> **PROBLEM DESCRIPTION**
A complete response lists each line of the data below that includes the word "CIEM".

> **INPUT**
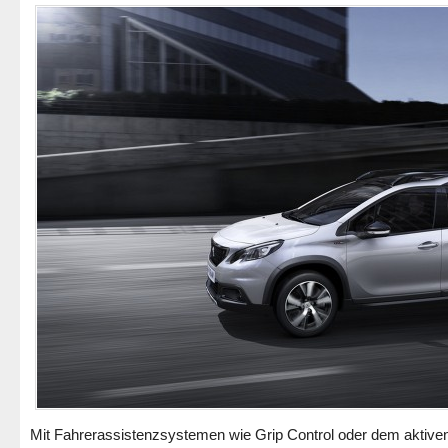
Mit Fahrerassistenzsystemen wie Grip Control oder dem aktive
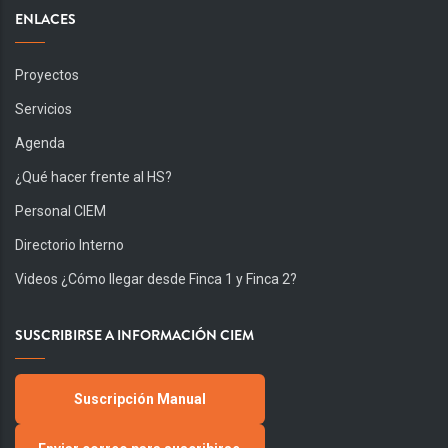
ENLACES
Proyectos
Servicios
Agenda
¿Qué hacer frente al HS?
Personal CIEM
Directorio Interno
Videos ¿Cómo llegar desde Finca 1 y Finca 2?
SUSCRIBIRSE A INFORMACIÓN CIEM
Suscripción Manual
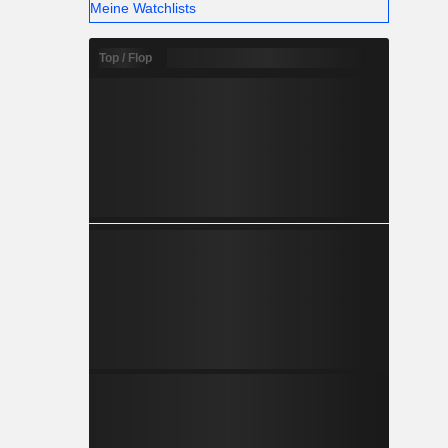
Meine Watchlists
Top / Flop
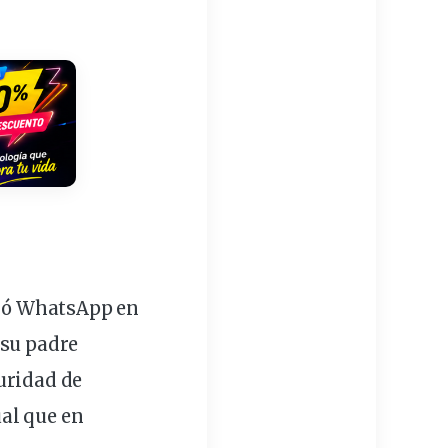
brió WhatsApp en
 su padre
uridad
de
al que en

---

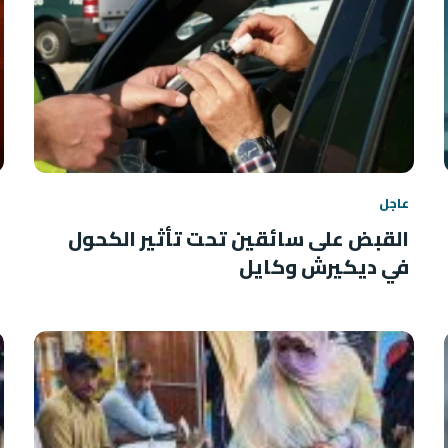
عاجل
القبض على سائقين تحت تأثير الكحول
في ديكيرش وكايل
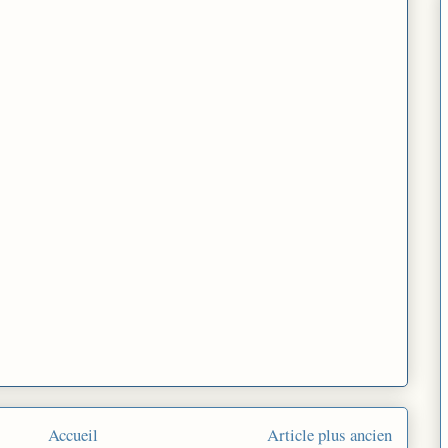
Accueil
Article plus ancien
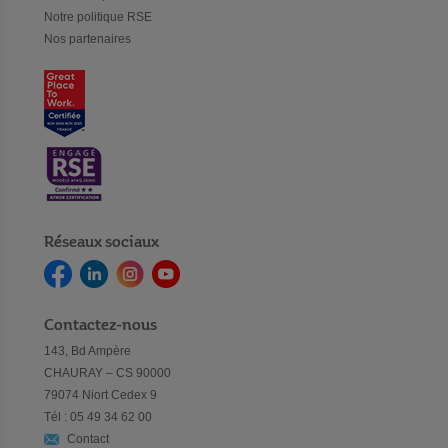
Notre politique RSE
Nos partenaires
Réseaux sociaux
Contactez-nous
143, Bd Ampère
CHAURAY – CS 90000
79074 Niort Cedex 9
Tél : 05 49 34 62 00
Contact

==

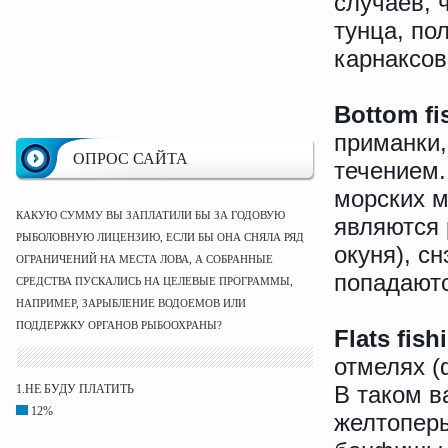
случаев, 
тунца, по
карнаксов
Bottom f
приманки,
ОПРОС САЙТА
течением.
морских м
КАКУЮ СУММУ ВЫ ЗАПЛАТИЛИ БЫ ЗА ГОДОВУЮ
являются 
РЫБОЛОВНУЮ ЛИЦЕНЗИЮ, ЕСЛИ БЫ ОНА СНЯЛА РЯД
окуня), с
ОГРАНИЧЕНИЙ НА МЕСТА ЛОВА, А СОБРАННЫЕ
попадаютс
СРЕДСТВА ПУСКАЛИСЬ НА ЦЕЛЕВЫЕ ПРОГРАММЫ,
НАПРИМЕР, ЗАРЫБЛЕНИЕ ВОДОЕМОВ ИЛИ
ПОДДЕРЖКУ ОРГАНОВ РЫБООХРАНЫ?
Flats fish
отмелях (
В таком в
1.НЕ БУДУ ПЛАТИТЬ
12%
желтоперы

> **EXPECTED ANSWER**
Personal CIEM
SUSCRIBIRSE A INFORMACIÓN CIEM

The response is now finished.